Rassismus-Eklat in der Champions League: UEFA verhängt erste Sanktionen
Die Kontroll-, Ethik- und Disziplinarkammer der Europäischen Fußball-Union (UEFA) hat nach einem schwerwiegenden Rassismus-Vorfall im Champions-League-Hinspiel zwischen Benfica Lissabon und Real Madrid eine erste disziplinarische Maßnahme ergriffen.

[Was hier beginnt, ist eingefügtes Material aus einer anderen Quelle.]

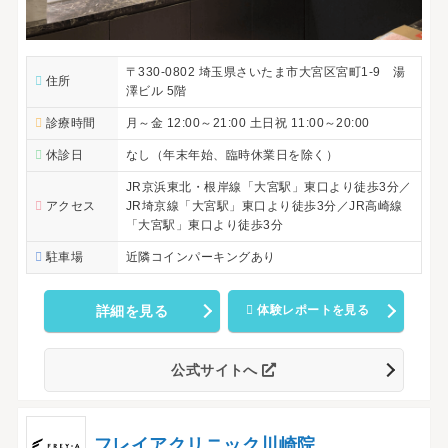
〒330-0802 埼玉県さいたま市大宮区宮町1-9 湯
住所
澤ビル 5階
診療時間
月～金 12:00～21:00 土日祝 11:00～20:00
休診日
なし（年末年始、臨時休業日を除く）
JR京浜東北・根岸線「大宮駅」東口より徒歩3分／
アクセス
JR埼京線「大宮駅」東口より徒歩3分／JR高崎線
「大宮駅」東口より徒歩3分
駐車場
近隣コインパーキングあり
詳細を見る
体験レポートを見る
公式サイトへ
フレイアクリニック川崎院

Der argentinische Profi Gianluca Prestianni vom portugiesischen Rekordmeister Benfica wurde am Montag für das entscheidende Rückspiel in der spanischen Hauptstadt vorläufig gesperrt.
Spielunterbrechung und Untersuchungsverfahren
Das Hinspiel in Lissabon, das Real Madrid mit 1:0 für sich entschied, musste aufgrund des Eklats sogar unterbrochen werden. Auslöser war eine verbale Auseinandersetzung zwischen Prestianni und dem brasilianischen Real-Star Vinicius Junior. Nach einem Tor des Brasilianers soll der Argentinier den Spieler rassistisch beleidigt haben, woraufhin Vinicius Junior wild gestikulierend zum Schiedsrichter Francois Letexier stürmte.
Prestianni hielt sich während des Wortgefechts demonstrativ das Trikot vor den Mund, was die angespannte Situation zusätzlich verschärfte. Der Schiedsrichter sah sich gezwungen, die Partie kurzzeitig zu unterbrechen, um die Lage zu beruhigen und erste Ermittlungen einzuleiten.
Vorläufige Sperre basiert auf Zwischenbericht
Die am Montag ausgesprochene Sperre für das Rückspiel am Mittwochabend (21:00 Uhr, übertragen von DAZN) erfolgte laut offizieller UEFA-Mitteilung auf Grundlage eines aktuellen Zwischenberichts. Die Europäische Fußball-Union betonte jedoch, dass diese vorläufige Maßnahme unabhängig von eventuellen weiteren Entscheidungen ist, die die Disziplinargremien nach Abschluss der laufenden Untersuchung treffen könnten.
Die UEFA erklärte wörtlich: „Die Sperre ergibt sich unbeschadet jeglicher Entscheidung, die die Disziplinargremien der UEFA im Anschluss an den Abschluss der laufenden Untersuchung treffen könnten.“ Dies deutet darauf hin, dass nach dem finalen Untersuchungsbericht möglicherweise zusätzliche Sanktionen verhängt werden könnten.
Konsequenzen für Benfica und die Champions League
Für Benfica Lissabon bedeutet die Abwesenheit von Gianluca Prestianni einen spürbaren Verlust im wichtigen Play-off-Rückspiel. Der portugiesische Meister muss nun in Madrid ohne den Argentinier antreten und versuchen, das 0:1 aus dem Hinspiel auszugleichen, um den Einzug in die nächste Runde der Champions League zu schaffen.
Der Vorfall wirft erneut ein Schlaglicht auf das anhaltende Problem des Rassismus im internationalen Fußball. Die schnelle Reaktion der UEFA mit einer vorläufigen Sperre noch vor Abschluss der vollständigen Untersuchung zeigt die Dringlichkeit, mit der solche Vorfälle geahndet werden müssen. Die Fußballwelt wartet nun gespannt auf den endgültigen Untersuchungsbericht und mögliche weitere Konsequenzen für den betroffenen Spieler.